→ **Data provided**
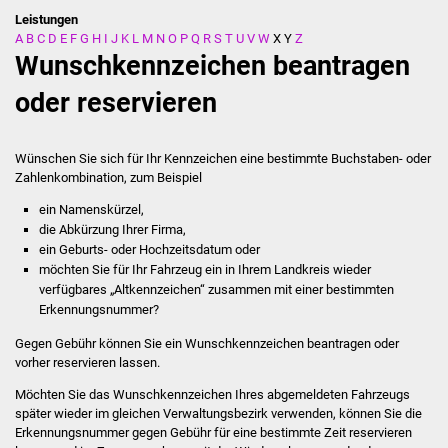
Leistungen
A
B
C
D
E
F
G
H
I
J
K
L
M
N
O
P
Q
R
S
T
U
V
W
X
Y
Z
Stadtverwaltung
Wunschkennzeichen beantragen
Ansprechpartner
oder reservieren
Behördenwegweiser
Wünschen Sie sich für Ihr Kennzeichen eine bestimmte Buchstaben- oder
Zahlenkombination, zum Beispiel
Stellenangebote
ein Namenskürzel,
Kontakt
die Abkürzung Ihrer Firma,
ein Geburts- oder Hochzeitsdatum oder
möchten Sie für Ihr Fahrzeug ein in Ihrem Landkreis wieder
Veröffentlichungen
verfügbares „Altkennzeichen“ zusammen mit einer bestimmten
Erkennungsnummer?
Ortsrecht
Gegen Gebühr können Sie ein Wunschkennzeichen beantragen oder
vorher reservieren lassen.
FNP / Bebauungspläne
Möchten Sie das Wunschkennzeichen Ihres abgemeldeten Fah
r
zeugs
später wieder im gleichen Verwaltungsbezirk verwenden, können Sie die
Wahlen
Erkennungsnummer gegen Gebühr für eine b
e
stimmte Zeit reservieren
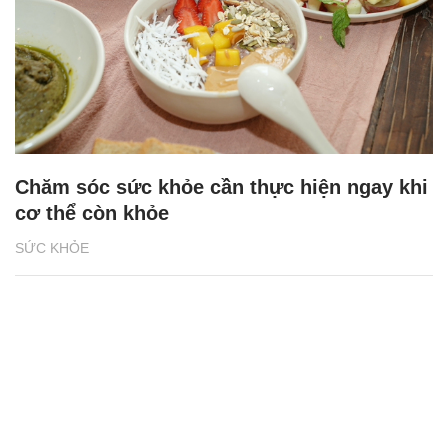
Chăm sóc sức khỏe cần thực hiện ngay khi
cơ thể còn khỏe
SỨC KHỎE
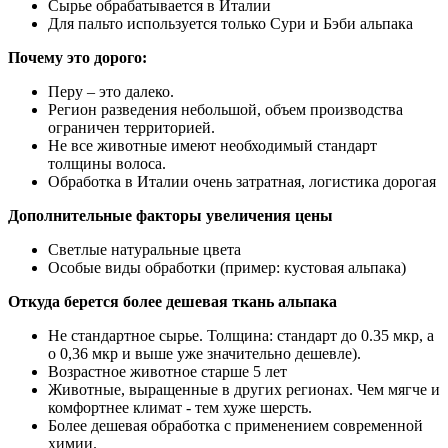
Сырье обрабатывается в Италии
Для пальто используется только Сури и Бэби альпака
Почему это дорого:
Перу – это далеко.
Регион разведения небольшой, объем производства
ограничен территорией.
Не все животные имеют необходимый стандарт
толщины волоса.
Обработка в Италии очень затратная, логистика дорогая
Дополнительные факторы увеличения цены
Светлые натуральные цвета
Особые виды обработки (пример: кустовая альпака)
Откуда берется более дешевая ткань альпака
Не стандартное сырье. Толщина: стандарт до 0.35 мкр, а
о 0,36 мкр и выше уже значительно дешевле).
Возрастное животное старше 5 лет
Животные, выращенные в других регионах. Чем мягче и
комфортнее климат - тем хуже шерсть.
Более дешевая обработка с применением современной
химии.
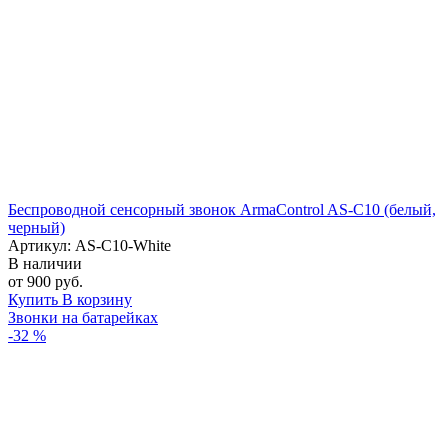
Беспроводной сенсорный звонок ArmaControl AS-C10 (белый,
черный)
Артикул: AS-С10-White
В наличии
от 900 руб.
Купить
В корзину
Звонки на батарейках
-32 %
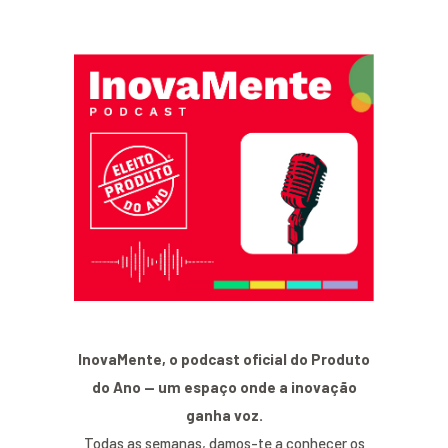
InovaMente, o podcast oficial do Produto
do Ano — um espaço onde a inovação
ganha voz.
Todas as semanas, damos-te a conhecer os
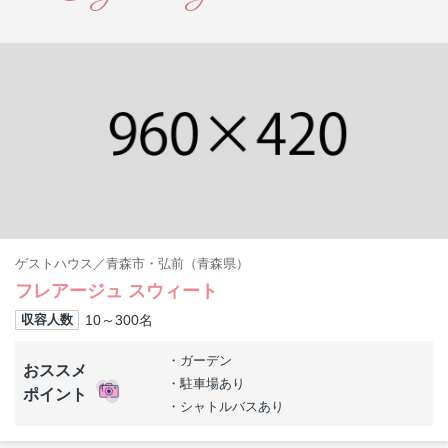
ゲストハウス
青森市・弘前（青森県）
フレアージュ スウィート
10～300
名
収容人数
ガーデン
おススメ
駐車場あり
ポイント
シャトルバスあり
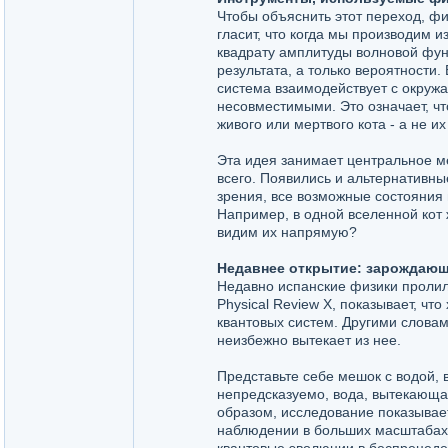
Чтобы объяснить этот переход, фи
гласит, что когда мы производим
квадрату амплитуды волновой функ
результата, а только вероятности
система взаимодействует с окруж
несовместимыми. Это означает, ч
живого или мертвого кота - а не и
Эта идея занимает центральное ме
всего. Появились и альтернативны
зрения, все возможные состояния
Например, в одной вселенной кот 
видим их напрямую?
Недавнее открытие: зарождающ
Недавно испанские физики пролил
Physical Review X, показывает, ч
квантовых систем. Другими слова
неизбежно вытекает из нее.
Представьте себе мешок с водой, 
непредсказуемо, вода, вытекающа
образом, исследование показывает
наблюдении в больших масштабах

→ **Your assignment**
Copy the lines above that hold the word "reservieren".

→ **Expected answer**
oder reservieren
vorher reservieren lassen.
stimmte Zeit reservieren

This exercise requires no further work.